Customer-Specific CRS Rates Near
<B> Customer-Specific CRS Rates Near</B>
By Mary Ann McNulty
Galileo International and Sabre each expect to launch new products by early next year that will enable airlines to identify individual travelers and customize the availability and fare information the computer reservation system offers them in a nanosecond.
Participating airlines will receive a traveler's frequent flyer and corporate identification number with every request for information and then match the numbers to those in their databases.
If a top-tier frequent flyer asks to buy a first class seat, for example, the airline could show availability to that traveler, while showing everyone else that first class is sold out. Presumably, the airline also could show its lowest fares only to specific customers, or travelers from specific companies.
In a new suite of airline offerings, called 1-2-1, Galileo said it intends to debut the first such product by the first quarter of 1999. This product would transfer a traveler's frequent flyer number for each airline when the travel agent or traveler asks for an availability display.
Sabre intends to announce its product early next month, when it will release dates, pricing and other details, said Jim Pogue, senior vice president of customer marketing.
"I'm firmly in the camp that says this is the right direction. It spells out a new dimension between airlines, corporations and travelers," Pogue said. "The ability to be able to treat your best customers, your most frequent travelers, differently is good. The interest of the airlines is being able to look at their highest-value customers in greater and greater depth and meet their needs."
Sabre developed its first one-to-one marketing application earlier this year for the redesigned American Airlines Website, where users get customized responses based on their frequent flyer numbers.
"What's really important is being able to deliver that whole mix in two to three seconds," Pogue noted. "That requires a very tight integration with the revenue management systems and a very advanced decision support--two areas in which Sabre excels. It's not a trivial thing."
Galileo said that the product came about as the result of "listening to agencies and frequent travelers--a lot of corporate travelers--complain that they feel they're not treated special until they board the airplane."
The next step for these best customers in terms of marketing "is bringing it down to a much more personalized level, trying to target the marketing between the airline, agency and ultimate travelers. We identified this as an area where we could help them provide better service," said Michael Cavanaugh, new director of marketing for Galileo's global vendor marketing organization, including corporate products.
Today, global distribution systems send only an agency identifier and pseudo-city code to the airlines on all availability requests, Cavanaugh said. While a corporation could use a pseudo-city code to identify itself to the airline and presumably get better availability displays, few companies actually do so. In reality, most airlines display their entire inventory to anyone who asks for it.
In fact, the airlines through the Air Transport Association's Electronic Marketplace Committee asked all the global distribution systems to provide the frequent flyer numbers, both for security and marketing reasons, said Steve Cossette, senior director of distribution planning for Continental Airlines and the former committee chair. They also asked the distribution systems to garner next of kin and contact information in every booking record, to comply with Department of Transportation requests.

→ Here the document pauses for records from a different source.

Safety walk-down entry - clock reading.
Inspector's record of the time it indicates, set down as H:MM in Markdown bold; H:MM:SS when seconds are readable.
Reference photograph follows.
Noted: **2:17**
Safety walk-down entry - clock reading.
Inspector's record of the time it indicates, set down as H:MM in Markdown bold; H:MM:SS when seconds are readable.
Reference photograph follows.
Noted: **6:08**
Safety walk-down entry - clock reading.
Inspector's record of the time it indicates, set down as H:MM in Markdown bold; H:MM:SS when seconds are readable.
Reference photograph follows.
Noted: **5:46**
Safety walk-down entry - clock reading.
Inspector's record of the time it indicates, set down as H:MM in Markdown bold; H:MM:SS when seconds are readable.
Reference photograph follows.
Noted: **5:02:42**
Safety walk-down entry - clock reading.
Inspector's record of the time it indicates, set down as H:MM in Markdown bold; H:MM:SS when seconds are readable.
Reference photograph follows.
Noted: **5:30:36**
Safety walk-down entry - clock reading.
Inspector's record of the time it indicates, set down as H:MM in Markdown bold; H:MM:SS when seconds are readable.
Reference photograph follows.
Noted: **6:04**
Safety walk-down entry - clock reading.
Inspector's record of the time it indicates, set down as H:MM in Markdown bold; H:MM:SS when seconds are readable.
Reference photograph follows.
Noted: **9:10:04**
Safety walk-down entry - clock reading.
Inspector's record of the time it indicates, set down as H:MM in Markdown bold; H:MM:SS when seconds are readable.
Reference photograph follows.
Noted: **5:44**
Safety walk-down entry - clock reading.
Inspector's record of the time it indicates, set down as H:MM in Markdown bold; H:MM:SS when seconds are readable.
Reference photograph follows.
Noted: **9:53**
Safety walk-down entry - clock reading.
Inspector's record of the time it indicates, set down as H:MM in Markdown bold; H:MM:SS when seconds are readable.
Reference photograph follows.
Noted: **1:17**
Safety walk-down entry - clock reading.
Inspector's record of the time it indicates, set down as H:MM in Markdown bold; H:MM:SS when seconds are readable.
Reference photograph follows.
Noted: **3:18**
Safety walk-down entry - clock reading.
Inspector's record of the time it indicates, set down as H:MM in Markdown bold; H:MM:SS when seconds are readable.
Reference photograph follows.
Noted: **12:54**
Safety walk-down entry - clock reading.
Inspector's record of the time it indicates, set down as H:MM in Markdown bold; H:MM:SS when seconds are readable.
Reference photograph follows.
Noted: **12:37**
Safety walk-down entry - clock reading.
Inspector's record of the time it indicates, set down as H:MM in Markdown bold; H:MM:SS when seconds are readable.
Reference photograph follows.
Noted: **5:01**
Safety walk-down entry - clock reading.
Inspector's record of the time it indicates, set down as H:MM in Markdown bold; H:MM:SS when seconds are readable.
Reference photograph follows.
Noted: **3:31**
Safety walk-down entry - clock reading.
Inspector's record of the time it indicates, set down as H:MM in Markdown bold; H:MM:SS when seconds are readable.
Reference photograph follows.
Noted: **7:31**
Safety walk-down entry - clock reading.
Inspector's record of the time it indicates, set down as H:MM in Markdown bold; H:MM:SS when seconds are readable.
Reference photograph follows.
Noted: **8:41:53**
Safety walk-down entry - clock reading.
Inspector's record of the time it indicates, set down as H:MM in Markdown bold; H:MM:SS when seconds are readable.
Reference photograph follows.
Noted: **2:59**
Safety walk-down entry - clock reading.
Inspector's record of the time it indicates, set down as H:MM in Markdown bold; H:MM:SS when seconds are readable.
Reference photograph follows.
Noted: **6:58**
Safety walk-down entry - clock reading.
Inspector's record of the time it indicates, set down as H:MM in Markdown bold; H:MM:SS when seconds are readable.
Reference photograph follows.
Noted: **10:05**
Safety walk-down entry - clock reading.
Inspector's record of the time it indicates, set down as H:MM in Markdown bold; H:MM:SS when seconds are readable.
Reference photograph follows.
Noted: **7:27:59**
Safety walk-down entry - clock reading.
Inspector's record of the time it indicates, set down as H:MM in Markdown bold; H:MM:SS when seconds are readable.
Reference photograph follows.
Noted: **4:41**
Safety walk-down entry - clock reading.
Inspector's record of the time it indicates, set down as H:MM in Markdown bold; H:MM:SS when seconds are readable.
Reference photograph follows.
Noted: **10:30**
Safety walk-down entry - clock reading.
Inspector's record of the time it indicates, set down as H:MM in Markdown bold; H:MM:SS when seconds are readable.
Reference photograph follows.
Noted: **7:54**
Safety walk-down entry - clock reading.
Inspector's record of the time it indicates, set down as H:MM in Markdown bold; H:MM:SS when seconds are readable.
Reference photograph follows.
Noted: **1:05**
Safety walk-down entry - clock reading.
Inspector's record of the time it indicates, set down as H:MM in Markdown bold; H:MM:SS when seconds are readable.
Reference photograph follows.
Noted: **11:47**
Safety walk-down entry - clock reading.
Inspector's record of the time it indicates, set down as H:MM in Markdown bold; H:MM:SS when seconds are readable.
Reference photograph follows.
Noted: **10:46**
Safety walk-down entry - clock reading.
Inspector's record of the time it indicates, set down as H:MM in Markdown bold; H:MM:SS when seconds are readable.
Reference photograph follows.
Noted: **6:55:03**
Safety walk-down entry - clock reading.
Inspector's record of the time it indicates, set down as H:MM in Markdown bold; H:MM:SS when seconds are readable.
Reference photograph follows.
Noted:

"The real question is, how will they provide us this additional information and do they intend to charge for it?," Cossette said. "But we're really not interested in the marketing piece of it."
While Galileo will pass through frequent flyer and corporate ID numbers to participating airlines, it's up to the carriers to program their systems to recognize and respond to the numbers, Cavanaugh noted. Only the frequent flyer numbers for its own customers will be sent to each airline.
"There's good benefit to the airline and subscriber," Cavanaugh said. "But the traveler is really the one who stands to win. A frequent traveler today isn't particularly recognized until long after a booking is made. This gives airlines more opportunity to offer such things as upgrades, additional frequent flyer miles or special deals. The opportunities for the airline are almost unlimited."
Travelers who prefer not to be recognized can decline to have their frequent traveler numbers sent, he added.
Besides altering fare and availability displays, the technology also could be used to suggest alternate routings, or special deals from alliance partners or hotel companies, said Galileo spokesperson Julie Shepherd.
While Cavanaugh said the airlines have been "dying to know" when such a system would be available, BTN was unable to reach any airline executives with knowledge about the plans or the benefits of one-to-one marketing by press time. Galileo has been talking to airlines for about a year.
Consultant Richard Eastman of Santa Ana, Calif., definitely sees a need for one-to-one marketing, but noted that "the viability of such a product depends entirely on what Galileo charges for it. It also depends on the protocol platform: if it runs only on mainframe six-bit environments, the bulk of the airlines are probably going to reject it, because it locks them into a costly architecture that most are desperately trying to get out of."
San Francisco-based consultant Bill McFarlane, one-time head of Galileo's North American marketing, said, "This is part of a widening view, where Galileo sees itself as more of an information services company than just a distribution company. But I am somewhat skeptical. There is the propensity to be overwhelmed by information."
Nonetheless, McFarlane said, the global distribution systems have to continue to grow the business they have and devise some new and creative means to do so.
"Galileo just isn't very good at showing it can develop leading edge technology," he added.